みなさんこんにちは。シェフ「H」です。
フレンチシェフと言ってますが・・・
実は自分でも疑問に思っています。
というか、疑問と共に自信もしっかり持っていませんでした。
何が疑問かと言えば、「フレンチ」という言葉です。
フランス料理とは何か?
そこを話し始めると、長く難しい話しになりそうなので、あまり深くならないようにしておきます。
「自分の作っているのは、はたしてフランス料理なのか。」
「フレンチとは言うものの、どこがフレンチなのか?」
いやいや、「フレンチレストランカフェ」と謳っているじゃないか!
自分で突っ込みたくなります。
料理の技法にフランス料理の技法を使っているということで、そう言っているだけで・・・
まあそれがフレンチと言えばそうなんですが・・・
なぜそんなことを思っているかと言うと、フランスで言われた言葉が今でも頭の片隅にずっとあるからです。
「お前は日本で”何料理”を作っていたんだ?」
と聞かれました。
日本人からすると、
「え!?」
です。
フランスまで来てフランス料理店で働いているんです。
今までフランス料理をやってきて、その技術や知識、経験の向上のために本場に来たのに、
「何聞いてんだ?」
です。
しかしながら、それは核心を突いた質問だということが、後々わかりました。
この質問は聞かれるまで気付かなかったことでした。
「”フランス料理”だよ。」
「え!日本料理じゃないのか?」
「違う。」
「調理場にフランス人はいるのか?」
「いない。」
ハハハハハ!
みんな笑っています。
「じゃあフランス料理じゃないじゃないか!」
「いや、フランス料理だ!」
「日本で、日本人しかいない調理場で作ってる料理は、”日本料理”だよ!」
確かにそうかもしれない・・・
その時から、
「日本で日本人だけで作っている料理は、本当にフランス料理なのか?」
そんなことを考えるようになりました。
フランス人は日本人をそんな感じで見ているんだ、ということもわかりました。
今でこそ、本場フランス本土に於いても、日本人がミシュランの三ツ星を取ったり、日本においてもフランス人に認められているようなレストランはたくさんあります。
僕がフランスへ行った当時は、まだまだその数も少なく、それこそインターネットの普及もまだまだで、日本人への偏見はありました。
日本人がどんなに頑張ってもフランス人にはなれないし、そもそも育ってきた環境、食べてきた物、見てきたこと、しゃべってきた言葉・・・
何から何まで違い過ぎて、フランス人に近づくことはできても、フランス人にはなれません。

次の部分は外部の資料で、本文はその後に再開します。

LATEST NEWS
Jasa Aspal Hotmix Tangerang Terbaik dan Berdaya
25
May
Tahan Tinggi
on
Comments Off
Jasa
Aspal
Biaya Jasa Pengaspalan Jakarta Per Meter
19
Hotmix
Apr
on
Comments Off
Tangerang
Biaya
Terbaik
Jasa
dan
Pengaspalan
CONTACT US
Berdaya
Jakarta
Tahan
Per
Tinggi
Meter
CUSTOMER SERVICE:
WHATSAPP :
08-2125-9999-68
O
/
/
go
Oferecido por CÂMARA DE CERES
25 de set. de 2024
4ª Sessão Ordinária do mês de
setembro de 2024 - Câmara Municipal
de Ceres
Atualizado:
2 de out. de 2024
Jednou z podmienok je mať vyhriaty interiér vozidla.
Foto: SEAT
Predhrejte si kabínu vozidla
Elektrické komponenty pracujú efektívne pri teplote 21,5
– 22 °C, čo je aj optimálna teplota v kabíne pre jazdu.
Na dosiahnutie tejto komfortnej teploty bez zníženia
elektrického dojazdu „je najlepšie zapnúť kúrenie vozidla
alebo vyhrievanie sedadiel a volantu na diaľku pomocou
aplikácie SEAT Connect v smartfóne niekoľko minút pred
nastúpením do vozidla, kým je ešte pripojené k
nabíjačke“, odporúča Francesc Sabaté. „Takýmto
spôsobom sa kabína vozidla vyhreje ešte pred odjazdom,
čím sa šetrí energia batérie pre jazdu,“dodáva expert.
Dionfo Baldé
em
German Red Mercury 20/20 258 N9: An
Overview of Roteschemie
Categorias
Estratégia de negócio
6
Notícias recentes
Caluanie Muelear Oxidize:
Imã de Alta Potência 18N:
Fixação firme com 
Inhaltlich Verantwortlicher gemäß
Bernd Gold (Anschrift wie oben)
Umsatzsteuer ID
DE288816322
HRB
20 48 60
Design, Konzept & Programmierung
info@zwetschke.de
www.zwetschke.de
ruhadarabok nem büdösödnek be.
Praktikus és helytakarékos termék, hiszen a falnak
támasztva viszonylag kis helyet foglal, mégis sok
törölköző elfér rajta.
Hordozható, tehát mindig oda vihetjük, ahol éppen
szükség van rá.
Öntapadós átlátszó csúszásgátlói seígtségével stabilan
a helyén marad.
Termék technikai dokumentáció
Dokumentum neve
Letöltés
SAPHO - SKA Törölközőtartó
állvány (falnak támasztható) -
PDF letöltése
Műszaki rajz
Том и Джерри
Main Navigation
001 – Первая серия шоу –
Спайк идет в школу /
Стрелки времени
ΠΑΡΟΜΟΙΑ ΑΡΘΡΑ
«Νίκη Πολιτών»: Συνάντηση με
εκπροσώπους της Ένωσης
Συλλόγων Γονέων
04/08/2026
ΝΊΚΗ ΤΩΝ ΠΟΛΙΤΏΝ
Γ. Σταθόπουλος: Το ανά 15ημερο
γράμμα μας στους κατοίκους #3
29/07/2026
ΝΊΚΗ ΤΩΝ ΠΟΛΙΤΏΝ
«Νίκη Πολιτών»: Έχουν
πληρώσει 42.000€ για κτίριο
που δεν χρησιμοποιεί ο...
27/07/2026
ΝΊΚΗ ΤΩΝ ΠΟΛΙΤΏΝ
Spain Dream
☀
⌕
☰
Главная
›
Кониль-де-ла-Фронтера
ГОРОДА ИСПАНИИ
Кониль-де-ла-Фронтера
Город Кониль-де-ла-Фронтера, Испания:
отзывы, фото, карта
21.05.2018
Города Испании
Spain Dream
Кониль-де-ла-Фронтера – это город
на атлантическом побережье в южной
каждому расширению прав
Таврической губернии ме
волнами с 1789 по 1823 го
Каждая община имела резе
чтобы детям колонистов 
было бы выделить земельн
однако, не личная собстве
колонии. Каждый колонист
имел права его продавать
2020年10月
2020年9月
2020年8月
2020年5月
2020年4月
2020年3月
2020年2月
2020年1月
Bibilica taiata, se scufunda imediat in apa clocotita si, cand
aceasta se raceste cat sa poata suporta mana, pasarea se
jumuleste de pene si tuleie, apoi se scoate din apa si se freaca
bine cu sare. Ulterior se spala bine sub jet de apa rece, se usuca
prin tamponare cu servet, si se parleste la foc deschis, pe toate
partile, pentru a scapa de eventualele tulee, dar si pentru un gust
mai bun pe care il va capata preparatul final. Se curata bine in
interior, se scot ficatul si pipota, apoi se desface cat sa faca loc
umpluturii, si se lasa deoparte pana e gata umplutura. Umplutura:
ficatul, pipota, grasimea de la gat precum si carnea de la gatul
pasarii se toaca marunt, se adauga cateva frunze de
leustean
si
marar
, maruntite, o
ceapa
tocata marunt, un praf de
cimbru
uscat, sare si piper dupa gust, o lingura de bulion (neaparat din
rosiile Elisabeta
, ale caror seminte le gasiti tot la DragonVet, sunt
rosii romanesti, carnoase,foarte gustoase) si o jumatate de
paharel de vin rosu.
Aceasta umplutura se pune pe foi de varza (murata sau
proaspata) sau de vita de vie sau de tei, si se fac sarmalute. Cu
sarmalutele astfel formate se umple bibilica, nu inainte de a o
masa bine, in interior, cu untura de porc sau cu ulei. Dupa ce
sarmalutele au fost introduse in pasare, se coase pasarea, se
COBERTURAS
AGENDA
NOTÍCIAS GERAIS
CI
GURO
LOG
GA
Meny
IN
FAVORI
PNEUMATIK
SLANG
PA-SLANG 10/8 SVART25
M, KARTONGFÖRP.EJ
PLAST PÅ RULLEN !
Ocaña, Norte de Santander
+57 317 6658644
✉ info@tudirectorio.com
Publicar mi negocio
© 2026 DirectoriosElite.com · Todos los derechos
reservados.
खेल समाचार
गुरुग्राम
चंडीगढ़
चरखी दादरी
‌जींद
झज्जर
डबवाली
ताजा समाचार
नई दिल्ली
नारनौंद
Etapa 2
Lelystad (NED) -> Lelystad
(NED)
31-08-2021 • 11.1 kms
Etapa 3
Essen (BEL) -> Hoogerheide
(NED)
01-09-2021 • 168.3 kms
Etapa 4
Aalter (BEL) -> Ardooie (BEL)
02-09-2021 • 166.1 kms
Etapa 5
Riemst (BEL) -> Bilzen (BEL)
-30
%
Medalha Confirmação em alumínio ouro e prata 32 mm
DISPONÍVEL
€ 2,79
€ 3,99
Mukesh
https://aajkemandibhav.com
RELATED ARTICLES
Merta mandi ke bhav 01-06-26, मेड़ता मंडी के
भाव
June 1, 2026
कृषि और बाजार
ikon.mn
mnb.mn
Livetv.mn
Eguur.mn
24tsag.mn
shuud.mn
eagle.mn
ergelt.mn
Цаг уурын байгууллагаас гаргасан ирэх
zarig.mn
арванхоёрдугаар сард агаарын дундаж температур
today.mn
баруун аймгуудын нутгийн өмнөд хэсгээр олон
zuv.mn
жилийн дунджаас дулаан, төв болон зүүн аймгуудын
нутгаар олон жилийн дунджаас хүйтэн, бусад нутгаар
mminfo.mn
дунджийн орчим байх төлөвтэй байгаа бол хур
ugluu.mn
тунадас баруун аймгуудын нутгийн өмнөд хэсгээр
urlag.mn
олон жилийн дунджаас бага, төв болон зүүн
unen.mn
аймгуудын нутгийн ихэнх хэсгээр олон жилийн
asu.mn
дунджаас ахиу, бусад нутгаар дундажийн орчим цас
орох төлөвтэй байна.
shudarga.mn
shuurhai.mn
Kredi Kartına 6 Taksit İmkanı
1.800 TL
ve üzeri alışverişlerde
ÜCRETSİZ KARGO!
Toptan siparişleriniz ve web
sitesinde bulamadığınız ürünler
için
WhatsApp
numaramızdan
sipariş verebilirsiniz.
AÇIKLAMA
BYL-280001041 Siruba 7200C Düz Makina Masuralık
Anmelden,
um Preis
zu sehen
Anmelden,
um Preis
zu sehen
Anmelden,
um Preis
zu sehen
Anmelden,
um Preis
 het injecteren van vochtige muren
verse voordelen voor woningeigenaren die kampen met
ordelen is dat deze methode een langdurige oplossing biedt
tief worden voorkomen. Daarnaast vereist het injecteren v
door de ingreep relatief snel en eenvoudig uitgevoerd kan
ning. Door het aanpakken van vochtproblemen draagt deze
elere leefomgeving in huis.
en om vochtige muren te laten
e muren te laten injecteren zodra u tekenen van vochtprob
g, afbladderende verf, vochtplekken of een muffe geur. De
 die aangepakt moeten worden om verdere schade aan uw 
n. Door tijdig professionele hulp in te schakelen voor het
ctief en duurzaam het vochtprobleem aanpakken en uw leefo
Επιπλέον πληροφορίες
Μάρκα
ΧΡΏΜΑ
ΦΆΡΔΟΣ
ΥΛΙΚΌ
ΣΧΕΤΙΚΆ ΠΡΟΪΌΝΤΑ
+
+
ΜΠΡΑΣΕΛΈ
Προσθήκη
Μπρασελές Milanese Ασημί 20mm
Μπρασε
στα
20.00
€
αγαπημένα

それの穴埋めをするためにフランスへ来たのに、その穴はもっと大きくなったような気がしました。
「すべて真似事にしかならないのかなあ・・・」
最初は真似することから始まり、そこから広がっていくのですが・・・
「レシピだけ覚えてもしょうがないんだよなあ・・・」
見るもの聞くものすべてが初めてで新鮮でしたが、どこか「日本人は日本人」ということがいつも頭の片隅にありました。
日本で作る料理は「フランス風日本料理」なのか。
確かに日本で外国人が”日本料理”を作っていたら、ちょっとどうかと思ってしまうのは否めません。
それと一緒です。
まあ当たり前ですよね。
「フレンチシェフ」とは言っているものの、自分自身では疑問に思うことも多いのは、こんなことからなんです。
しかし最近、少し気持ちが楽になる勇気づけられた言葉を聞くことができました。
それは、フランス本土でも認められている日本のフレンチ界トップシェフの一人である「三國清三」シェフの言っていた言葉です。
三国シェフは、修行中にシェフ達から、
「お前は日本人なんだ。我々はクリーム、バター、チーズで育ってきた。お前は、味噌、米、醤油で育ってきたんだ。お前自信が根っこから旨いと思うのはどっちなんだ?そこに正直になれ!それが料理の本質なんだ。お前から出るのは、味噌、米、醤油を使ったものなんだ。そこから出るのがお前のフランス料理なんだ!」
と言われたそうです。
でも、当時それを日本でやった時には大バッシングだったそうですが・・・
「もっと自由にやっていいいんだ!」
とも言っていました。
その言葉を聞いた時は、
「あのシェフもそんな経験をしているんだ。」
とモヤモヤが少し晴れたように思います。
まだまだ僕は三国シェフの足下にも及びません。
そして全然勉強が足りない!
料理は奥深い・・・
改めてそんなことを思いました。